§ **Teks Pilihan**:
•••
Tantangan Agility
“Agile” telah menjadi istilah populer dalam dunia bisnis, terutama dalam konteks transformasi organisasi. Sebuah survei yang dilakukan oleh McKinsey pada Oktober 2020 terhadap lebih dari 2.000 perusahaan menemukan bahwa 50% dari perusahaan tersebut belum mengambil langkah apa pun untuk menjadi lebih agile. Di antara setengah lainnya, dua pertiga mengklaim sedang dalam proses transformasi, namun upaya tersebut seringkali hanya berjalan di tempat dengan dampak bisnis yang minim. Hanya 10% dari perusahaan yang tersisa yang berhasil dalam transformasi agile mereka.
Investasi dalam transformasi agile sering kali gagal mencapai hasil yang diharapkan. Tingkat agility dalam suatu organisasi dapat dinilai melalui beberapa faktor, salah satunya adalah Lima Ciri Organisasi Agile dari McKinsey.
Jelas bahwa investasi dalam transformasi agile sering kali tidak mencapai hasil yang diharapkan. Lima Ciri Organisasi Agile yang dikutip dari McKinsey bisa dijadikan untuk bahan evaluasi (lihat gambar di bawah).
Hambatan Kerapuhan (Fragility)
Salah satu hambatan besar menuju agility adalah kerapuhan (fragility). Agility menuntut pertumbuhan dan pembelajaran yang berkelanjutan, termasuk kesediaan untuk menghadapi ketidakpastian. Individu yang agile menyambut perubahan dan siap untuk beradaptasi. Sebaliknya, kerapuhan merusak fleksibilitas dan ketahanan yang diperlukan untuk berkembang dalam lingkungan yang tidak pasti.
Dalam bukunya “Antifragile,” Nassim Taleb mengemukakan bahwa lawan dari kerapuhan bukanlah ketahanan, melainkan kemampuan untuk menjadi lebih kuat di bawah tekanan. Konsep ini, yang disebut “antifragile” atau anti kerapuhan, mengungkapkan pentingnya menghadapi tantangan sebagai jalan menuju pertumbuhan.
•••
§ **Data Latihan**:
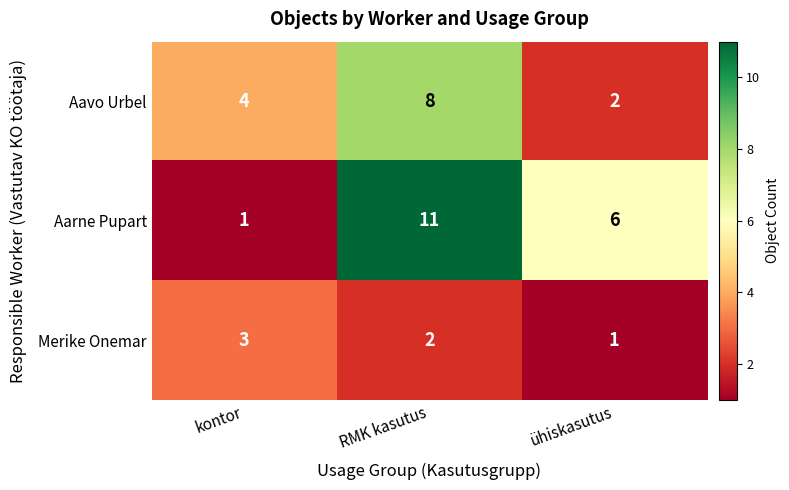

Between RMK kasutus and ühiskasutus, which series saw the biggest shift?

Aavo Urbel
•••
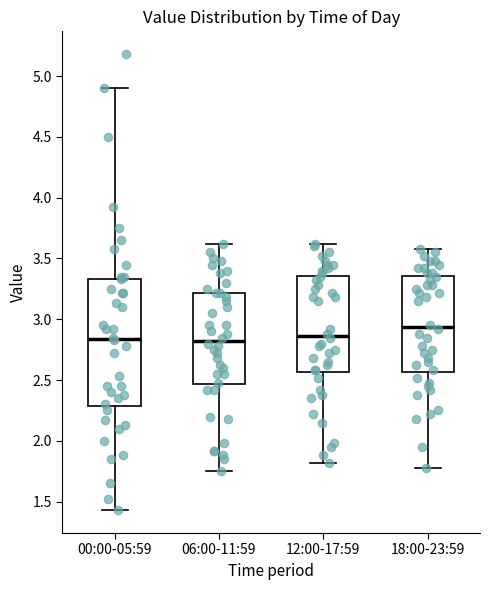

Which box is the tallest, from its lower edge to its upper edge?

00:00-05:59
•••
§ **Soal Latihan**:
**A)** Tuliskan ulang seluruh bagian teks tentang agility, mulai dari "Tantangan Agility" sampai ke "Agile dari McKinsey.".
**B)** Ringkaslah teks tentang agility dalam dua kalimat.
**C)** Menurut Nassim Taleb dalam teks tentang agility, apa lawan dari kerapuhan?
Daftar tersebut tidak diperlukan untuk mengerjakan tugas.

§ **Jawaban Tiap Soal**:
**A)**
Tantangan Agility
“Agile” telah menjadi istilah populer dalam dunia bisnis, terutama dalam konteks transformasi organisasi. Sebuah survei yang dilakukan oleh McKinsey pada Oktober 2020 terhadap lebih dari 2.000 perusahaan menemukan bahwa 50% dari perusahaan tersebut belum mengambil langkah apa pun untuk menjadi lebih agile. Di antara setengah lainnya, dua pertiga mengklaim sedang dalam proses transformasi, namun upaya tersebut seringkali hanya berjalan di tempat dengan dampak bisnis yang minim. Hanya 10% dari perusahaan yang tersisa yang berhasil dalam transformasi agile mereka.
Investasi dalam transformasi agile sering kali gagal mencapai hasil yang diharapkan. Tingkat agility dalam suatu organisasi dapat dinilai melalui beberapa faktor, salah satunya adalah Lima Ciri Organisasi Agile dari McKinsey.

**B)** Survei McKinsey pada Oktober 2020 terhadap lebih dari 2.000 perusahaan menemukan bahwa 50% di antaranya belum mengambil langkah apa pun untuk menjadi lebih agile, dan hanya 10% dari perusahaan yang tersisa berhasil dalam transformasi agile. Salah satu hambatan besar menuju agility adalah kerapuhan, sedangkan Nassim Taleb dalam bukunya "Antifragile" menyatakan bahwa lawan dari kerapuhan adalah kemampuan untuk menjadi lebih kuat di bawah tekanan.

**C)** Kemampuan untuk menjadi lebih kuat di bawah tekanan.